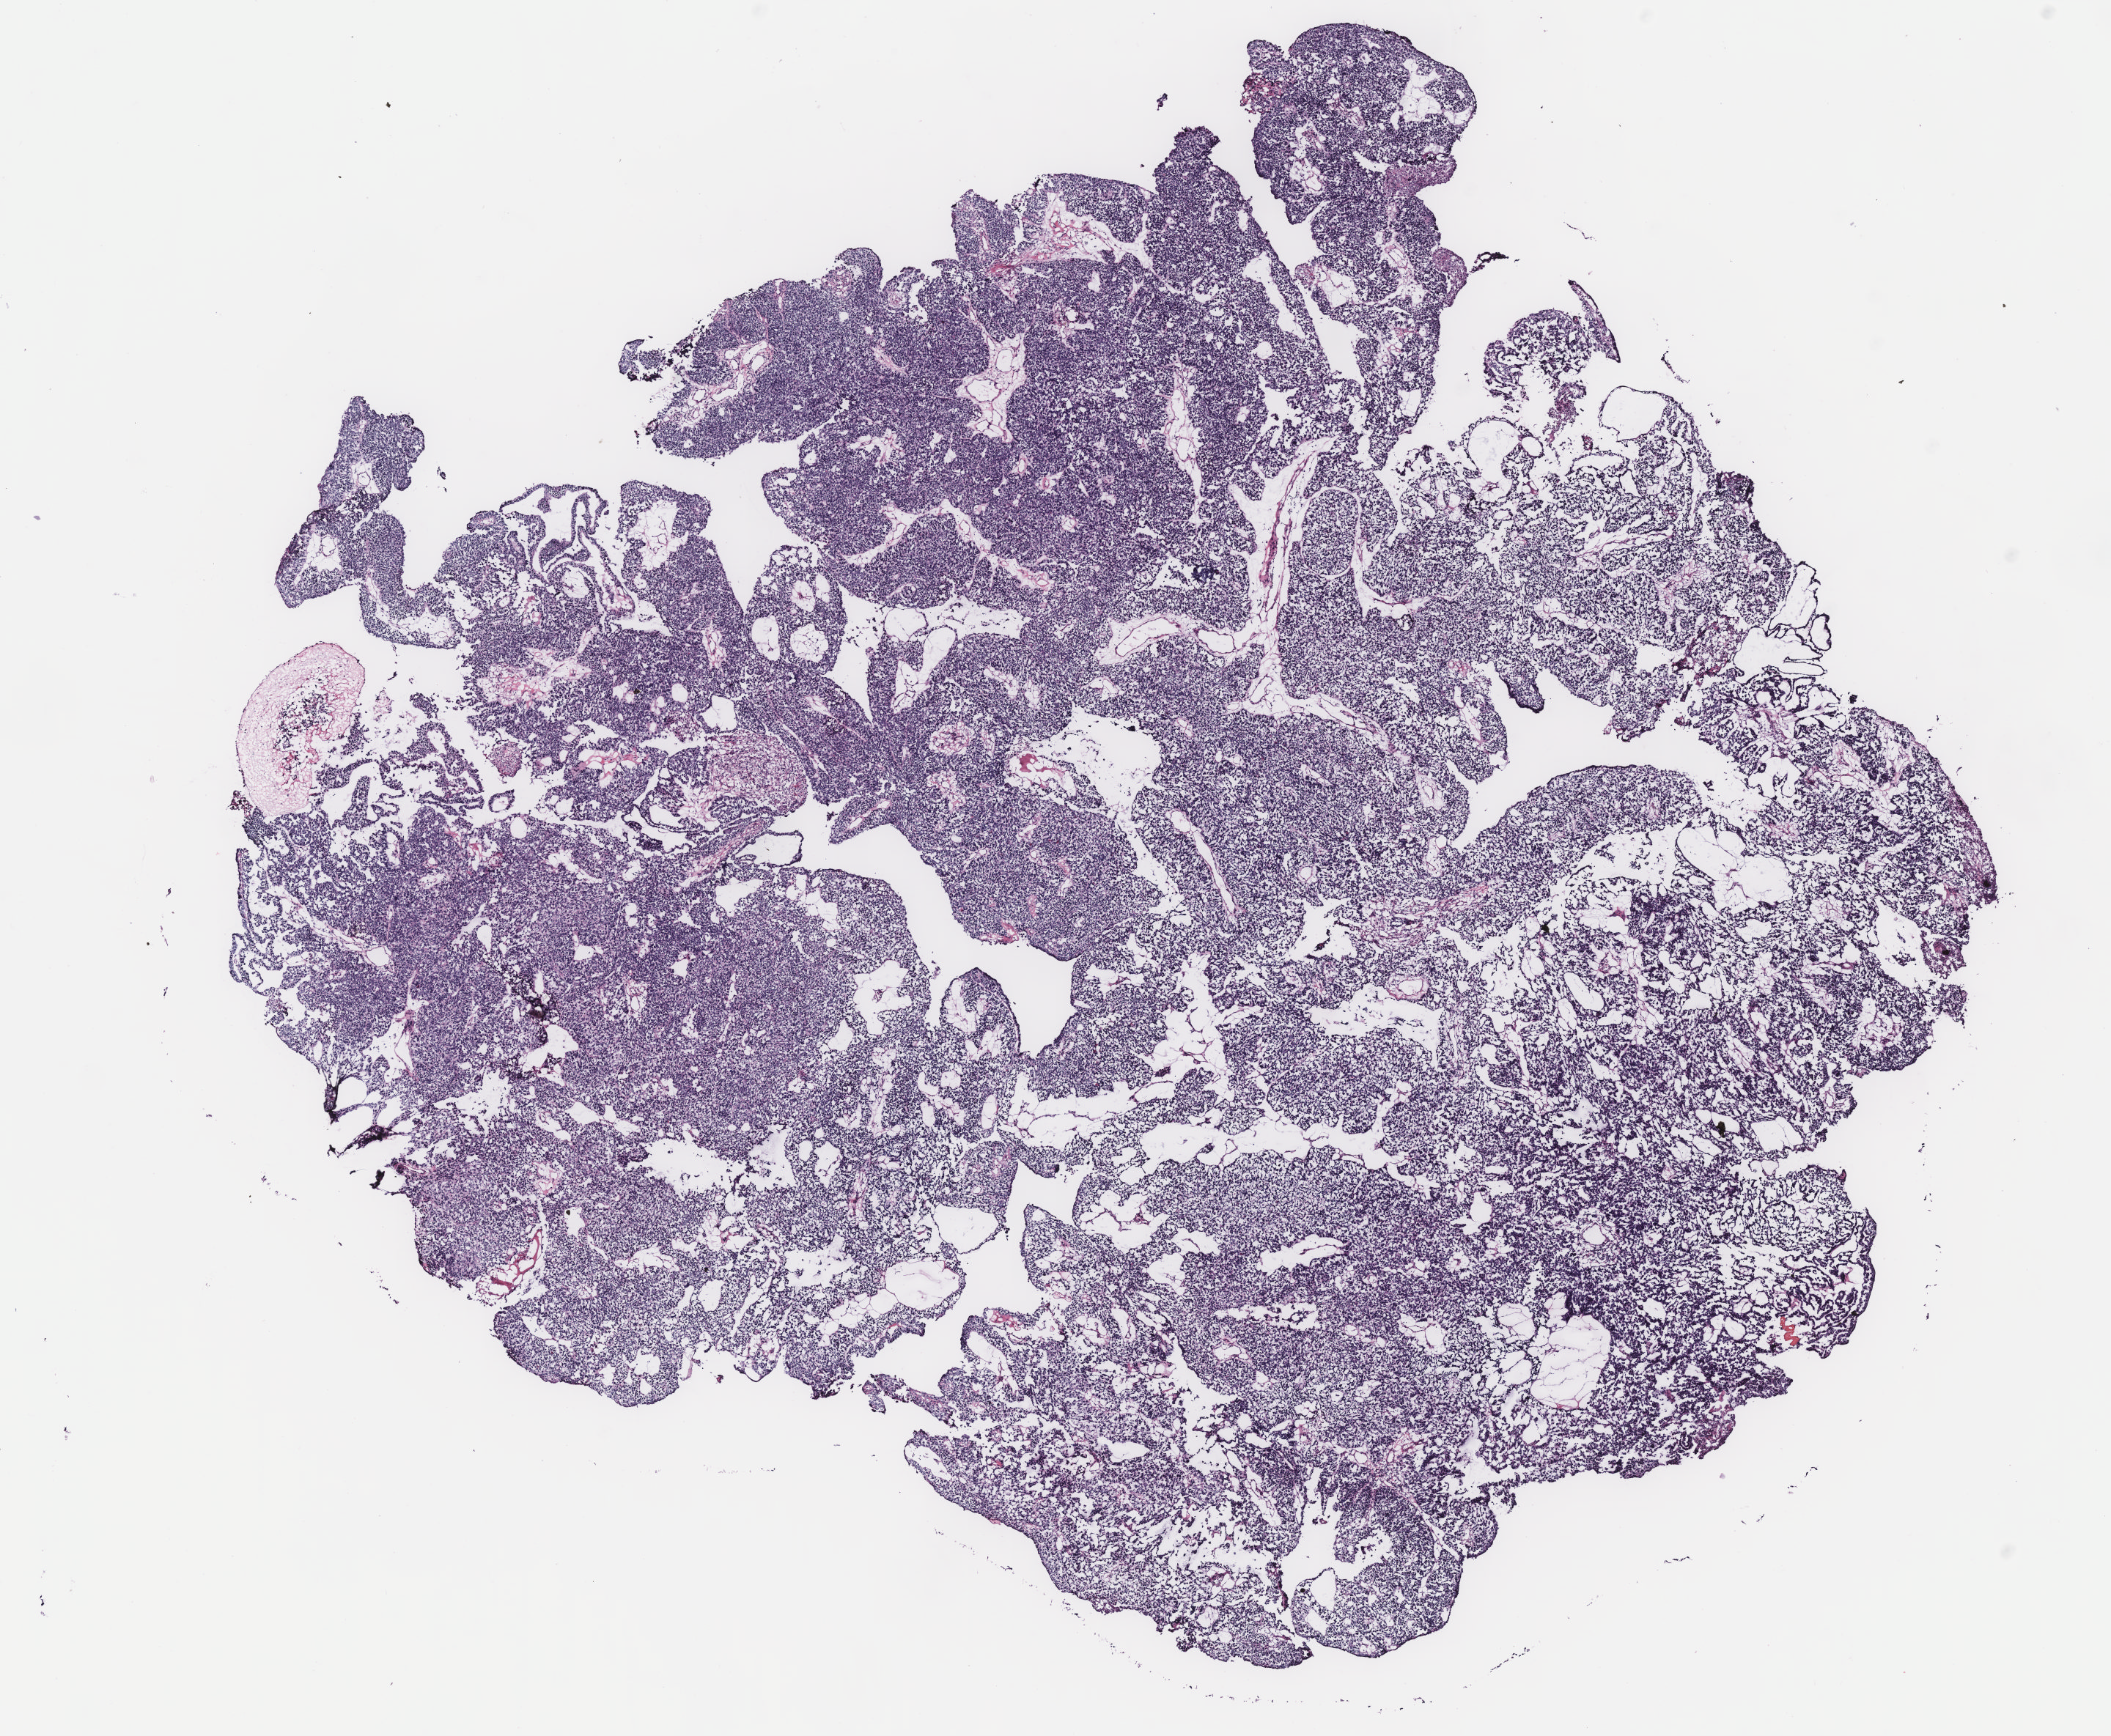
H&E whole-slide image — a low-resolution overview of the entire scanned area, about 11.5 x 9.5 mm (acquisition: 40x scan); ovary, tissue type not recorded.
Patient diagnosis (cohort enrolment): ovarian cancer (ovary).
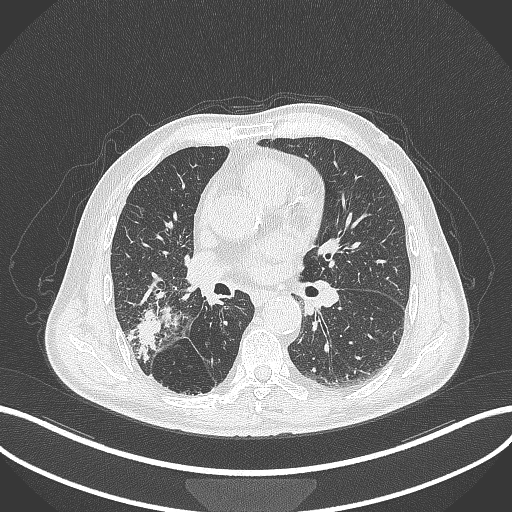
Chest CT, one axial slice; position 216 of 429 along the scan axis; reconstruction kernel B70f; 120 kVp; lung window (W 1500 / L -600 HU); 1 mm slice thickness; 512 × 512 image matrix, field of view 400 × 400 mm. Male patient, age 72 years. Case-level facts recorded for this patient, not image findings: clinical TNM (as recorded): T3 N2 M0.
Outlined on this slice (rectangle marked by the reading radiologist):
- lung tumour (recorded histology: adenocarcinoma): bounding box (x1, y1, x2, y2) in pixels: (128, 305, 164, 359)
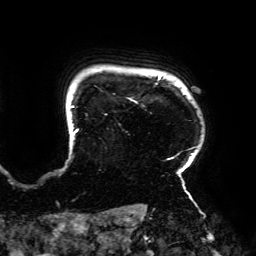
Breast MRI (dynamic contrast-enhanced), one axial slice. Cropped to one breast. Dynamic contrast-enhanced series, time point 2 of 6 at this slice position (early post-contrast). 3 T. TE 4.2 ms, TR 7.8 ms. 1.2 mm slice thickness. 256 × 256 image matrix, field of view 240 × 240 mm. Female patient.
Annotated regions visible in this slice (semi-automatically segmented with operator editing):
- enhancing-tissue mask used for the functional tumour volume (all voxels passing the contrast-enhancement thresholds inside the analysis volume; usually the tumour): box from (x=70, y=76) to (x=196, y=195) px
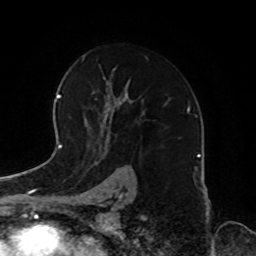
Breast MRI, one axial slice; position 52 of 72 along the scan axis; cropped to one breast; dynamic contrast-enhanced series, time point 2 of 8 at this slice position (early post-contrast); 1.5 T; TE 4.2 ms, TR 7 ms; 2.2 mm slice thickness; 256 × 256 image matrix, field of view 185 × 185 mm. Female patient.
Structures marked on this image (semi-automatically segmented with operator editing):
- enhancing-tissue mask used for the functional tumour volume (all voxels passing the contrast-enhancement thresholds inside the analysis volume; usually the tumour): bounding box (x1, y1, x2, y2) in pixels: (93, 59, 148, 128)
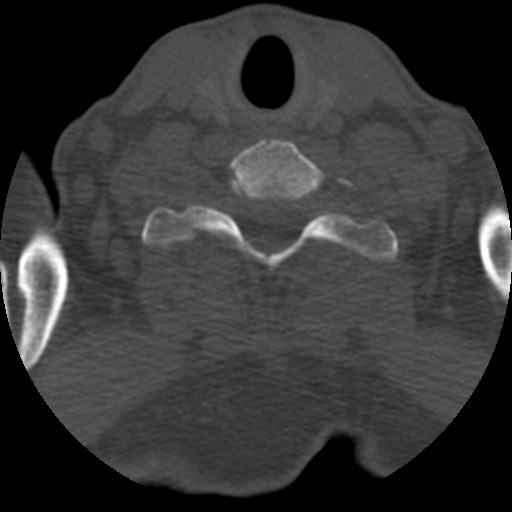
CT including the spine, one axial slice. Slice 525 of 708 in the series (ordered by position). One of 3 acquisitions stored at this slice position. Bone window (W 1800 / L 400 HU). 512 × 512 image matrix. Patient age 55 years. Case-level facts recorded for this patient, not image findings: primary cancer: colon; vertebrae with lytic lesions (as recorded): T12, L1, L5.
Structures marked on this image (semi-automatic segmentation, software-assisted and operator-edited):
- T1 vertebra: box from (x=141, y=186) to (x=397, y=272) px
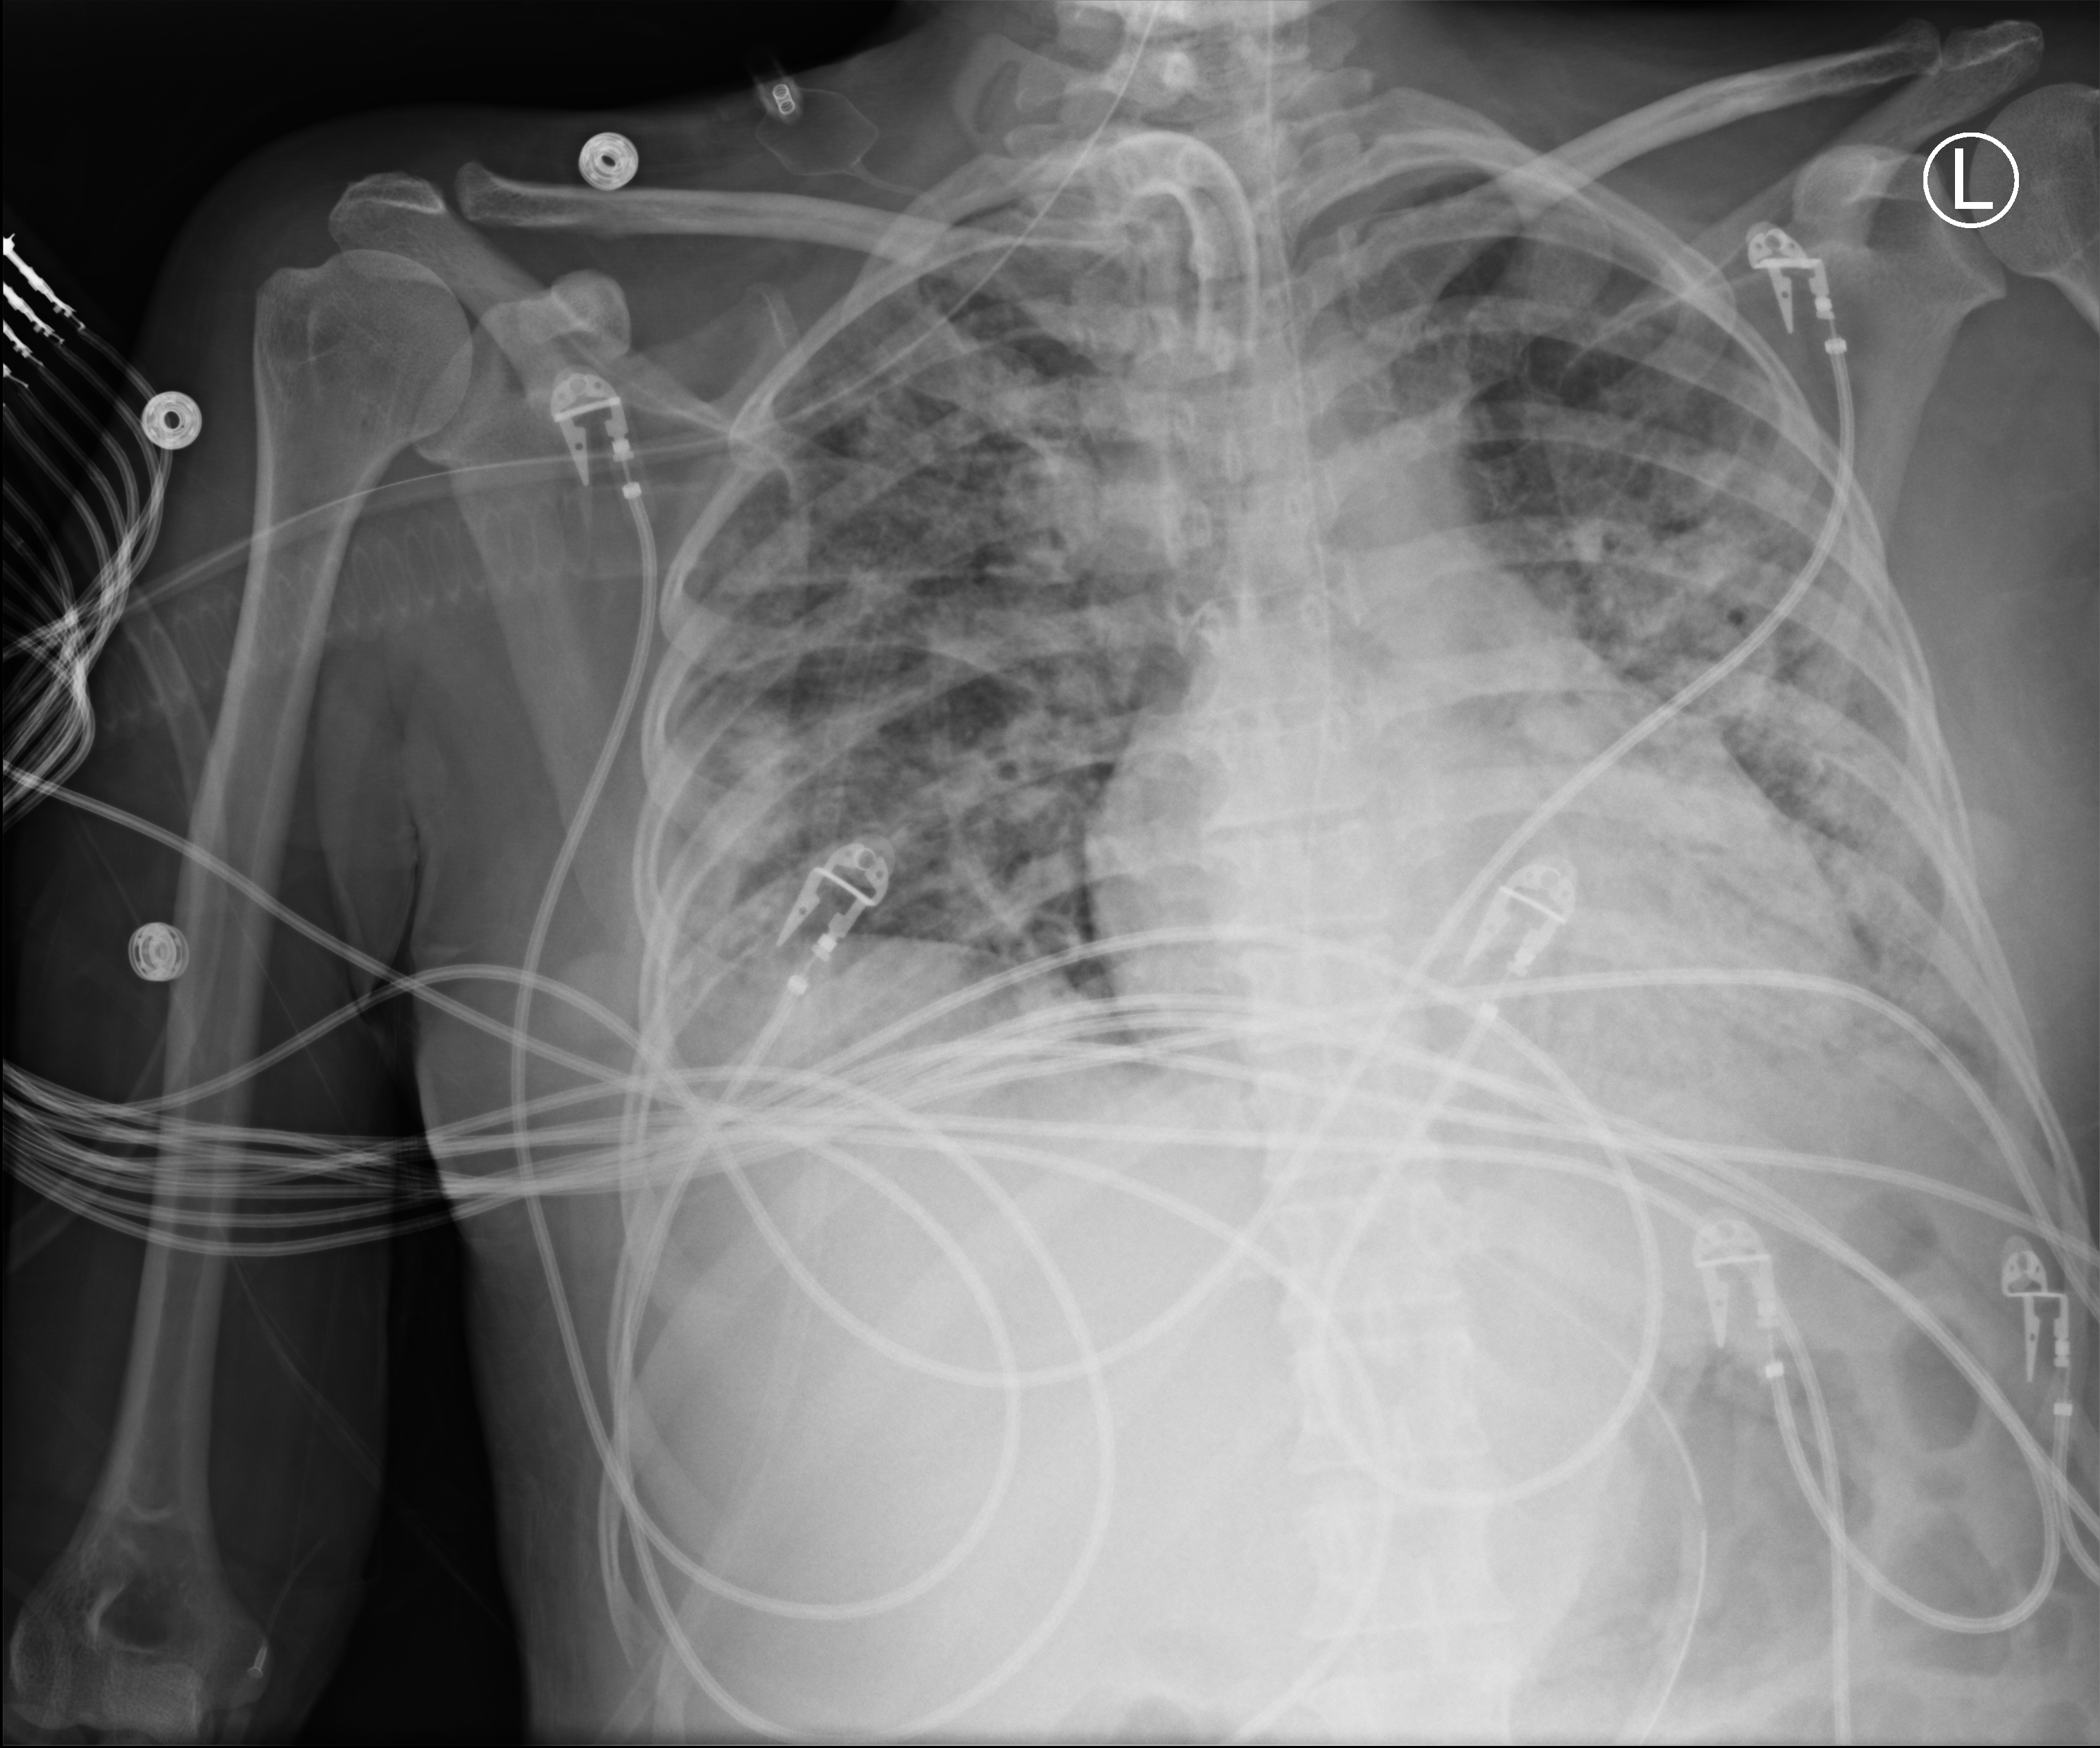
Chest X-ray (portable), anteroposterior (AP) projection. Patient hospitalised with COVID-19; female, aged 18–59 years.
From the hospital-stay record, not from the radiograph (when in the stay this image was taken is not recorded):
- admitted to intensive care during this hospital stay: yes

==*==

__Instructions for the task__.
Only the lines above from the line containing "(semi-automatic segmentation, software-assisted" through the line containing "- T1 vertebra: box" should be retyped, exactly and with both ends included.

__Exercise response__.
Structures marked on this image (semi-automatic segmentation, software-assisted and operator-edited):
- T1 vertebra: box from (x=141, y=186) to (x=397, y=272) px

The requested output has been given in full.